You can always watch it just for the silly, pratfall comedy. You can watch it for the stunts — made all the more amazing because Keaton performed them himself and didn’t use a double. And STEAMBOAT BILL JR has some doozies. Remember that the stunts are real; no CGI effects here, folks. You may watch it for that marvelous deadpan style of acting that was Keaton’s trademark. But although I appreciate all of those elements, what I like best is the story.

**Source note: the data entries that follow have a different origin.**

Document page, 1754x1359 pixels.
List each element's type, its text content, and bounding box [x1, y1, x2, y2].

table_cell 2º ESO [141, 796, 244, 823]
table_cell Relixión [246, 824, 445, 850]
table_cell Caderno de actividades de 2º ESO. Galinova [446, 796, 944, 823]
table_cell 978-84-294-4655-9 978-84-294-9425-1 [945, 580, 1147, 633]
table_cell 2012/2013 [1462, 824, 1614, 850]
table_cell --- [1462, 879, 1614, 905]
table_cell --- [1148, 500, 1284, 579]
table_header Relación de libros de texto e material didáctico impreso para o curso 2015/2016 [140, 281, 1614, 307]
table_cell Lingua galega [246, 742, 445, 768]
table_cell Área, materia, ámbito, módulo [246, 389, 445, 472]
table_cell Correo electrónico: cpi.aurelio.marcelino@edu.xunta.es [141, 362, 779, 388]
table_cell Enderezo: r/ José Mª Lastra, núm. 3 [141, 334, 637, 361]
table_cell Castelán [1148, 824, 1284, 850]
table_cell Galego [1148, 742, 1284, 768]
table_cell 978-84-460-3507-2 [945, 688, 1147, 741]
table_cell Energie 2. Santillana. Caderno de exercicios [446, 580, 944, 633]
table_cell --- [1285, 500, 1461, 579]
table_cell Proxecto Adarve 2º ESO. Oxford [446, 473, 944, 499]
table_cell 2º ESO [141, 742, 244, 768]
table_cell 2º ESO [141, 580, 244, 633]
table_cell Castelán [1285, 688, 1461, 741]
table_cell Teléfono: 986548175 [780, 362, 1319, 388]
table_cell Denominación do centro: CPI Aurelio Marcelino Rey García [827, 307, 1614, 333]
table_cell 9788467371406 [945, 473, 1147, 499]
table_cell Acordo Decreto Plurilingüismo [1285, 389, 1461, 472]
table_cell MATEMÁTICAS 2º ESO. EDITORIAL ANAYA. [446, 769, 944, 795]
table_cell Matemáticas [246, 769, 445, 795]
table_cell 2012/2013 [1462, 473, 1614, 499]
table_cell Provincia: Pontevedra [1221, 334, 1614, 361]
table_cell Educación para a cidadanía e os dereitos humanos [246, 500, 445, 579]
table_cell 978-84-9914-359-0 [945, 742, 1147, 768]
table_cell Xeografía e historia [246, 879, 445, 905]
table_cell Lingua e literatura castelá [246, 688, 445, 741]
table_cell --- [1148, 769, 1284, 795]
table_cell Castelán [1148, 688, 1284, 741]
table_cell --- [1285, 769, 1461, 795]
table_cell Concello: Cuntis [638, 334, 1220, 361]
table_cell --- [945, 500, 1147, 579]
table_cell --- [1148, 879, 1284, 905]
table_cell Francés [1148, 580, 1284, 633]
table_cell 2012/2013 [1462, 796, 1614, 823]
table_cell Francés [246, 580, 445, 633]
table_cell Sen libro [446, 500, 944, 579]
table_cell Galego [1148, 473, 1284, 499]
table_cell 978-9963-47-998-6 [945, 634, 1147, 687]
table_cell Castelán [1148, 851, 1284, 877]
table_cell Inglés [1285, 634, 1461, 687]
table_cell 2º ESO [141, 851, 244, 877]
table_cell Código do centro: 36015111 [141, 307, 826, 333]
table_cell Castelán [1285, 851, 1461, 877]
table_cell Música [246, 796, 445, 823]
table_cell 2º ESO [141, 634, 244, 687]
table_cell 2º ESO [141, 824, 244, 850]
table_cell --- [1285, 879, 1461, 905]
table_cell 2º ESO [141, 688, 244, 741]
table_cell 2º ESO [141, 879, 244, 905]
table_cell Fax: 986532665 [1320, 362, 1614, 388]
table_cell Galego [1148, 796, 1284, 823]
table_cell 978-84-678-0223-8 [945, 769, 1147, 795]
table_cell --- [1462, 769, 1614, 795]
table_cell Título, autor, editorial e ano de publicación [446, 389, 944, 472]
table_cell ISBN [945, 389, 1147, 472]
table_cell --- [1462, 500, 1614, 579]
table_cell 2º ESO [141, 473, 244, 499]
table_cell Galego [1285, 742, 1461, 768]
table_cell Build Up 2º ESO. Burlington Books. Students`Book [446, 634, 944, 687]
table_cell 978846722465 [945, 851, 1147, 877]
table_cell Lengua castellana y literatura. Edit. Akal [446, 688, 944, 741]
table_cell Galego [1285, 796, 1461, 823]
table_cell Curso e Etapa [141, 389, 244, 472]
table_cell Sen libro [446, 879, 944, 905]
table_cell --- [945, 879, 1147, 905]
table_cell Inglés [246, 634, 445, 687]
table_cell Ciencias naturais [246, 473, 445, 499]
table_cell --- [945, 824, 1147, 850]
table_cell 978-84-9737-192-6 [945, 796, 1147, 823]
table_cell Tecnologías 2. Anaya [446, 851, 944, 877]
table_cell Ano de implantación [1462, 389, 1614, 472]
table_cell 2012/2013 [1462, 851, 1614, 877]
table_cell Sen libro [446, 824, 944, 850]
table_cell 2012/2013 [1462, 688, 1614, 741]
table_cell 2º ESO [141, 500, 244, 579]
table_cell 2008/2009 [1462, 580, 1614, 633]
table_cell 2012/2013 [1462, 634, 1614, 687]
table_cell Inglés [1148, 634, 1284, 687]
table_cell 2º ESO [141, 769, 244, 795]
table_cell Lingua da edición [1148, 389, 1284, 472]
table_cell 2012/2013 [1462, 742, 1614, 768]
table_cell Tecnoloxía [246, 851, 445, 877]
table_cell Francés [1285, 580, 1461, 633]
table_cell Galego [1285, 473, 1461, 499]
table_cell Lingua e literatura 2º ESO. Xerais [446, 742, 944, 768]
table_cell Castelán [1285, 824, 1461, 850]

His films have simple plots, and usually a limited number of characters. I understand that was because most of his stories were put together through improvisation rather than fully developed, written scripts. Doesn’t matter! Keaton understood story. His timing in letting them unfold is impeccable. He knows when to make you laugh, when to catch your attention with some unpredictable visual pun, when to make you feel sad or indignant on his character’s behalf, when to tug at your heartstrings, when to make you cheer. And he always plays an earnest little ordinary guy, one who loves, who’s honest, who tries. In STEAMBOAT BILL JR there’s a segment where Junior is trying to help his father escape jail. Now the audience knows that Dad is innocent and doesn’t deserve to be in that cell. And here’s Junior, trying to give him an enormous loaf of bread that so obviously has a saw in it. His earnest good intentions and love for his father are written all over him, yet he’s so innocent and naive that we can’t help but feel sorry for him.
It’s good to treat ourselves to simplicity now and then. In our hectic, high-pressure world, where everything grows increasing complex and black and white fades too frequently to gray, we need the basic emotions of laughter, astonishment, wonder, and poignancy so that we don’t lose touch with who we are down at the foundation, down where we’re planted.